> About this exercise: Some of the lines below need repeating. Reproduce exactly those between the lines holding "M258 525V541L255 537Z" and "M451 618V629L427 635V624Z", inclusive.

> Records provided:
#####
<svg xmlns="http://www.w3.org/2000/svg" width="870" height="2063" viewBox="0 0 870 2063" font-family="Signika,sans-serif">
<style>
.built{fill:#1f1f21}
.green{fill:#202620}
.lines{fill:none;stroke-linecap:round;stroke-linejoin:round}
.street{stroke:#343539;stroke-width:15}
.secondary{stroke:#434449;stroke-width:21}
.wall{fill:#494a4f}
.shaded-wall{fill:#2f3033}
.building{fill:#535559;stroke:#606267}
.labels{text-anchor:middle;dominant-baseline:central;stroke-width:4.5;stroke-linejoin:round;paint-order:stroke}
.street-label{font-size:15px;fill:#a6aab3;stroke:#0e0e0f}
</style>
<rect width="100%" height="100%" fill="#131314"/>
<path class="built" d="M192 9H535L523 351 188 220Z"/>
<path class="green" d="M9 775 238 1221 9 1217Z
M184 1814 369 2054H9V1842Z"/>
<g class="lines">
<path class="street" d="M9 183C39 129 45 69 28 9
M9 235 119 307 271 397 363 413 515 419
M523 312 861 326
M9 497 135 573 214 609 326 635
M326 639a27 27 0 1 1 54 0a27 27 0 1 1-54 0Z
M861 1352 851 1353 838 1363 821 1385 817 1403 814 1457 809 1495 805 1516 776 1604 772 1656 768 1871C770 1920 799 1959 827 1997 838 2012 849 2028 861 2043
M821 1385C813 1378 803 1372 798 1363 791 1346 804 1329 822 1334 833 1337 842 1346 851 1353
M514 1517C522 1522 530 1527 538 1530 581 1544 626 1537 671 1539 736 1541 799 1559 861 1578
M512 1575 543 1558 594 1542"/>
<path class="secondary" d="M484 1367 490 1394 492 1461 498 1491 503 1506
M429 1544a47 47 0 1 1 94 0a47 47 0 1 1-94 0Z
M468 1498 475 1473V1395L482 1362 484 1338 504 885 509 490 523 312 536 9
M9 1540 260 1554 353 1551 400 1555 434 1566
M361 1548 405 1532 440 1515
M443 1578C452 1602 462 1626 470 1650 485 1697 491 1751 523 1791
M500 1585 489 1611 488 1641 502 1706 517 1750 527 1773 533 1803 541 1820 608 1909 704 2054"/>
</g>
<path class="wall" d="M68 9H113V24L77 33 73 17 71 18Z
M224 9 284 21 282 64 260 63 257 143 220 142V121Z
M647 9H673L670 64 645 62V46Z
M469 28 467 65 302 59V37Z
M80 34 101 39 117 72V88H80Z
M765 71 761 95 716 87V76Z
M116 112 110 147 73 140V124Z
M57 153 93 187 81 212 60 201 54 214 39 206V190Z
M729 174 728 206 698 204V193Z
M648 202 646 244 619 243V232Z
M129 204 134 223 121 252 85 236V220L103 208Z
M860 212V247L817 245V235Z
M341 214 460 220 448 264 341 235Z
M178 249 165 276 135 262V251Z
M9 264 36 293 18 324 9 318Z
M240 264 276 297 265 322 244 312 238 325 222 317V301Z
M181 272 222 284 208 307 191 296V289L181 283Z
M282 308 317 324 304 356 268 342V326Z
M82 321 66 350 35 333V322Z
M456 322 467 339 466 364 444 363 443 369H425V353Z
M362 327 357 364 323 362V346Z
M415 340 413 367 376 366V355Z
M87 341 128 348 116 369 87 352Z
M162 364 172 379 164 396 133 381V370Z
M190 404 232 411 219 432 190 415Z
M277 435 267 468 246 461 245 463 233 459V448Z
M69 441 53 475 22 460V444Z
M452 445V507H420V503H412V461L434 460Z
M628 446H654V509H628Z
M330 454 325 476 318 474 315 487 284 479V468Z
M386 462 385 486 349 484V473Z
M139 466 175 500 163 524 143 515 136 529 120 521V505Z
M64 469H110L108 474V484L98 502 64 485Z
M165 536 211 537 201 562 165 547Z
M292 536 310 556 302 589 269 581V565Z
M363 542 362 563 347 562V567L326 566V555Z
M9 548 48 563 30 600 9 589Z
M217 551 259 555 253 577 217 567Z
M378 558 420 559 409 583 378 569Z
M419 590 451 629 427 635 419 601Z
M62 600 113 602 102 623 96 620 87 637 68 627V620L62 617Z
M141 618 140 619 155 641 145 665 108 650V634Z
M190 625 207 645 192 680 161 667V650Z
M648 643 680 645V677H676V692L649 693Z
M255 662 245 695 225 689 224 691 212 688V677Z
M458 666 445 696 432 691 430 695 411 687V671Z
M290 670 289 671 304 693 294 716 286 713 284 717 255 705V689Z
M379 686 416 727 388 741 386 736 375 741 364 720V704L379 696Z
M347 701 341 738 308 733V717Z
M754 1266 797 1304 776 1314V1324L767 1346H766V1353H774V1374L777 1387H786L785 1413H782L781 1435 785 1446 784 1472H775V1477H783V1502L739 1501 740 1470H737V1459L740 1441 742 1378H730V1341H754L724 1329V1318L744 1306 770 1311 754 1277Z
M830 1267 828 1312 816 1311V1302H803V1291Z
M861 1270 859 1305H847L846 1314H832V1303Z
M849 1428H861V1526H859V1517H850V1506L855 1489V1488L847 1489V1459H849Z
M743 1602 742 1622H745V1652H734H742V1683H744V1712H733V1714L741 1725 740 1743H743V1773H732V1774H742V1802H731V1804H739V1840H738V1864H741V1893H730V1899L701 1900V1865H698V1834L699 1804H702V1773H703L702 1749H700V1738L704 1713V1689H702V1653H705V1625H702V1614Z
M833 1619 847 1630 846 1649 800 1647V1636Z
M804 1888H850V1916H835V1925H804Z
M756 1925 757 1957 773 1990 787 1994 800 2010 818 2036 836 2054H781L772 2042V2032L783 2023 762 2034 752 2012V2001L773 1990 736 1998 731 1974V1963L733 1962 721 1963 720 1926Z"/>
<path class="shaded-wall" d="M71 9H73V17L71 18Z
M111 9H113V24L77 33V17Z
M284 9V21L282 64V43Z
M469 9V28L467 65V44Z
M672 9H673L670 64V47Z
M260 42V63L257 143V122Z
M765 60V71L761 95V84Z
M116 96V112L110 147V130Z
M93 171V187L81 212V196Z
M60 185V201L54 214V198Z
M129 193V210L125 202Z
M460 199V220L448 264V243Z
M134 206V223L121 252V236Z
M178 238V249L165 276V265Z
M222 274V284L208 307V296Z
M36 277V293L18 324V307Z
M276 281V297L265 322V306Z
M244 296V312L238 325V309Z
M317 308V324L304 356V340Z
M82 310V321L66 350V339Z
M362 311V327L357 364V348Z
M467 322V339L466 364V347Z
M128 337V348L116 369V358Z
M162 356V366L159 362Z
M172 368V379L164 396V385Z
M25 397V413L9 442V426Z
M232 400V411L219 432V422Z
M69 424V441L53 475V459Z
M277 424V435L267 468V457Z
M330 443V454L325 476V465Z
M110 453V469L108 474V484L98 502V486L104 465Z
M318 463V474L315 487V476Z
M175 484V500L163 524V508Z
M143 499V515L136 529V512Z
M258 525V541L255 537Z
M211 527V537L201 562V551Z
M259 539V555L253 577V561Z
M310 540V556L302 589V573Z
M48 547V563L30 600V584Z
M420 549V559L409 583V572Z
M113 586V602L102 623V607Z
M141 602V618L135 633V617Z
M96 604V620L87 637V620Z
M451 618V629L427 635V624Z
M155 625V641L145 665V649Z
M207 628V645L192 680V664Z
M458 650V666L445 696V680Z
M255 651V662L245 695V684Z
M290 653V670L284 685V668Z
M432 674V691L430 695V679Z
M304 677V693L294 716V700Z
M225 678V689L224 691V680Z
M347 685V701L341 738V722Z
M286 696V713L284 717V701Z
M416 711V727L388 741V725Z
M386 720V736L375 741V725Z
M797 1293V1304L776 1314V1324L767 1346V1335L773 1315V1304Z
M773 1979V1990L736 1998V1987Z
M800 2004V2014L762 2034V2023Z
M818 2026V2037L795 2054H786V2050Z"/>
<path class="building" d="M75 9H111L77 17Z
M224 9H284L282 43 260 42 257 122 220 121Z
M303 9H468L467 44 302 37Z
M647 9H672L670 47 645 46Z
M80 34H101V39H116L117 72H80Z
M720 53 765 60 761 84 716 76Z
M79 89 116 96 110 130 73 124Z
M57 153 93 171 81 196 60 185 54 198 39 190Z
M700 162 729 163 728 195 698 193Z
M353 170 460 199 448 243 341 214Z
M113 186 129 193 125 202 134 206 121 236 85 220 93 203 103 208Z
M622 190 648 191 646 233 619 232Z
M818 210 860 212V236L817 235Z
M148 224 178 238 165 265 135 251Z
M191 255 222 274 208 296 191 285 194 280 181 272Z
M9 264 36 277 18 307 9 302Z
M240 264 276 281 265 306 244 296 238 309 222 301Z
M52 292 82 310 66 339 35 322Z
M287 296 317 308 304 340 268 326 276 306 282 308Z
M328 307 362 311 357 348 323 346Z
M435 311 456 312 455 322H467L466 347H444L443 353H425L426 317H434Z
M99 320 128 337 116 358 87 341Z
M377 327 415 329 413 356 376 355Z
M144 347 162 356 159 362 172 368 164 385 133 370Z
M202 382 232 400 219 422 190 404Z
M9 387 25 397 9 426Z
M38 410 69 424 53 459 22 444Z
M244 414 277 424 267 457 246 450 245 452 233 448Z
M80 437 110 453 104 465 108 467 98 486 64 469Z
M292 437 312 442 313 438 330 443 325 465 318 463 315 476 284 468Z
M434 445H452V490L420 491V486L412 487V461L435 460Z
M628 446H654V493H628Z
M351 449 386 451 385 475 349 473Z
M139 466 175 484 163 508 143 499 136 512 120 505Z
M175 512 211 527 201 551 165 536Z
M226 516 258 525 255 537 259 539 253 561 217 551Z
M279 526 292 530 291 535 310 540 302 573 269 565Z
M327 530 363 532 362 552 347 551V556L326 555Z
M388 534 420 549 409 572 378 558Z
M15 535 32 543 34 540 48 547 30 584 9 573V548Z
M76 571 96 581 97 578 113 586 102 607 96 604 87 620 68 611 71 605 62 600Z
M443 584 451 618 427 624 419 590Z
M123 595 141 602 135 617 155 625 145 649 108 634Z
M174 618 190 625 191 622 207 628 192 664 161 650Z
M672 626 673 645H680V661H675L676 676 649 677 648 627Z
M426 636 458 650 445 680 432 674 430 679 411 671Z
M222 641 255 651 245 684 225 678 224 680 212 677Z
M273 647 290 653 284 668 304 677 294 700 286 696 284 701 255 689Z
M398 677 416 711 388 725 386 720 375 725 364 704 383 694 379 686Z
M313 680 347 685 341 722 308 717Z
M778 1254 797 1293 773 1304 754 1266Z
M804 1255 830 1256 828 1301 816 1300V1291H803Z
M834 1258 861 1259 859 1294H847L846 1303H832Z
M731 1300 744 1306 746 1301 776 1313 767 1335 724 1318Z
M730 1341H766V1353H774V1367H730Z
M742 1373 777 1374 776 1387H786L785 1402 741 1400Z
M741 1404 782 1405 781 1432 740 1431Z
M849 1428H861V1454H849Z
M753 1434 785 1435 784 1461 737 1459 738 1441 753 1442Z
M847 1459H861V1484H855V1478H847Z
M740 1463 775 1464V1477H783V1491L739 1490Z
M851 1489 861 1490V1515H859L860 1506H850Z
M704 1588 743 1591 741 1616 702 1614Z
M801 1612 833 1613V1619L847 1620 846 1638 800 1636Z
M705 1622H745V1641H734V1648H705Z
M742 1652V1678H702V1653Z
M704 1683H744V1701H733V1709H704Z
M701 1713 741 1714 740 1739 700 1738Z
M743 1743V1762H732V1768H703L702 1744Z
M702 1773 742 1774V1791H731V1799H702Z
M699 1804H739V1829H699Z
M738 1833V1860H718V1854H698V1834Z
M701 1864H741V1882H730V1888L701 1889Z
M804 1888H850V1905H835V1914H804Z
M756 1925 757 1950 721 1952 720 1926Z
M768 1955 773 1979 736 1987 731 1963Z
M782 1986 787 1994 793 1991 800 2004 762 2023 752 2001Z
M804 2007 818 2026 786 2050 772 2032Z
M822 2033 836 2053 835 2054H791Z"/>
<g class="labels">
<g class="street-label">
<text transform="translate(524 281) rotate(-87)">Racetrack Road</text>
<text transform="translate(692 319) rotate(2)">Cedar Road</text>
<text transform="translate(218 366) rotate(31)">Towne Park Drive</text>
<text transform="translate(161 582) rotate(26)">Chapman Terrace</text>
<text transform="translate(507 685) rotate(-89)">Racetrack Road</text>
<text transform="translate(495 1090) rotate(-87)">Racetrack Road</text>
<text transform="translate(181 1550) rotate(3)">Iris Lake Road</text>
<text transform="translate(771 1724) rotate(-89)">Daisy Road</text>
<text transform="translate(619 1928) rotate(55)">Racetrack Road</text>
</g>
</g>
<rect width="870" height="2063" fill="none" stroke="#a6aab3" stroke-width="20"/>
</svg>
#####
> Written answer:
M258 525V541L255 537Z
M211 527V537L201 562V551Z
M259 539V555L253 577V561Z
M310 540V556L302 589V573Z
M48 547V563L30 600V584Z
M420 549V559L409 583V572Z
M113 586V602L102 623V607Z
M141 602V618L135 633V617Z
M96 604V620L87 637V620Z
M451 618V629L427 635V624Z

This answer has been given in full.